| EXERCISE DETAILS |
Starting at the first line of the data below, write out each line exactly until you reach the line containing "## 텍스트 블록 51", and include that line too.

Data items
****
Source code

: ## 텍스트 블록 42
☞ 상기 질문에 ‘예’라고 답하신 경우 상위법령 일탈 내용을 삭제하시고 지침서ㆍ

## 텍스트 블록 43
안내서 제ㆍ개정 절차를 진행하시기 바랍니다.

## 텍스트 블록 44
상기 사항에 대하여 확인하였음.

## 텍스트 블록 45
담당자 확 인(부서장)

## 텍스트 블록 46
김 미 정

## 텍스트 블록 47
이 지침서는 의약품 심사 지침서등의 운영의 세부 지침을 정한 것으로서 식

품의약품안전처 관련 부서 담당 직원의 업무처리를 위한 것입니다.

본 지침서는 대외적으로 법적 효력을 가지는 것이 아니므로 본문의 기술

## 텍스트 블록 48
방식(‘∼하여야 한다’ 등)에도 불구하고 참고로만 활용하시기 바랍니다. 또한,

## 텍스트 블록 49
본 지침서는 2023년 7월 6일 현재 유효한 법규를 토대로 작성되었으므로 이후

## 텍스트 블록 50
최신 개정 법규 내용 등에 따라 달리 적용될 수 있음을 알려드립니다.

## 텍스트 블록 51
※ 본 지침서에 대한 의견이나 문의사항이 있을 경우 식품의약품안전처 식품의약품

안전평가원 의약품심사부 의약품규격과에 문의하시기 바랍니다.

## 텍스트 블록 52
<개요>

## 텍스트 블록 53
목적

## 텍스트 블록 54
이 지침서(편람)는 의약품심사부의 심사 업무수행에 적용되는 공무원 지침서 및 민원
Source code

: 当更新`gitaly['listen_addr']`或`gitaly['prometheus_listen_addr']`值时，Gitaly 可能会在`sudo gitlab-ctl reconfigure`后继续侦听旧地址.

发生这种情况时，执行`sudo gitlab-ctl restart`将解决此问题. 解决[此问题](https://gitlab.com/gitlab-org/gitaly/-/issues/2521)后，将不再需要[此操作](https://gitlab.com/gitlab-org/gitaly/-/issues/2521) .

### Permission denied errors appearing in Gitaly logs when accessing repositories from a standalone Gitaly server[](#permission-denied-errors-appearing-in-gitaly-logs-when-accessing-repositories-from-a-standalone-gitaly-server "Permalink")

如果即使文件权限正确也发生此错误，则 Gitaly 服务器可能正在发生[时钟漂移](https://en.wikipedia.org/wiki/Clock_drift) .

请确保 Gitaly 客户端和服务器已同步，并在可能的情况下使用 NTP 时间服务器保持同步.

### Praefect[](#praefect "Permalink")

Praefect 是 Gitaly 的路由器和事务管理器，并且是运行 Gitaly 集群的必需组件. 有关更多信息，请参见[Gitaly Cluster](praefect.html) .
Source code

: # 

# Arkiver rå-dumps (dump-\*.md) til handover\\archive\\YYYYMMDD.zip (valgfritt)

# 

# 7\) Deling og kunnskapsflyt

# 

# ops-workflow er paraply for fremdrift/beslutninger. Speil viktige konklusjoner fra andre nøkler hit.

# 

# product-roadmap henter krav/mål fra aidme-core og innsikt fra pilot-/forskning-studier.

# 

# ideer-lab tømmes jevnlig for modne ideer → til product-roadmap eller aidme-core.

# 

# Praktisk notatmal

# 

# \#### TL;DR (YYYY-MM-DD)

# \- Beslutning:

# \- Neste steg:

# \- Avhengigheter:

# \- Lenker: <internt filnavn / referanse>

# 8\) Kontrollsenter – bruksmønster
****
| WRITTEN SOLUTION |
Source code

: ## 텍스트 블록 42
☞ 상기 질문에 ‘예’라고 답하신 경우 상위법령 일탈 내용을 삭제하시고 지침서ㆍ

## 텍스트 블록 43
안내서 제ㆍ개정 절차를 진행하시기 바랍니다.

## 텍스트 블록 44
상기 사항에 대하여 확인하였음.

## 텍스트 블록 45
담당자 확 인(부서장)

## 텍스트 블록 46
김 미 정

## 텍스트 블록 47
이 지침서는 의약품 심사 지침서등의 운영의 세부 지침을 정한 것으로서 식

품의약품안전처 관련 부서 담당 직원의 업무처리를 위한 것입니다.

본 지침서는 대외적으로 법적 효력을 가지는 것이 아니므로 본문의 기술

## 텍스트 블록 48
방식(‘∼하여야 한다’ 등)에도 불구하고 참고로만 활용하시기 바랍니다. 또한,

## 텍스트 블록 49
본 지침서는 2023년 7월 6일 현재 유효한 법규를 토대로 작성되었으므로 이후

## 텍스트 블록 50
최신 개정 법규 내용 등에 따라 달리 적용될 수 있음을 알려드립니다.

## 텍스트 블록 51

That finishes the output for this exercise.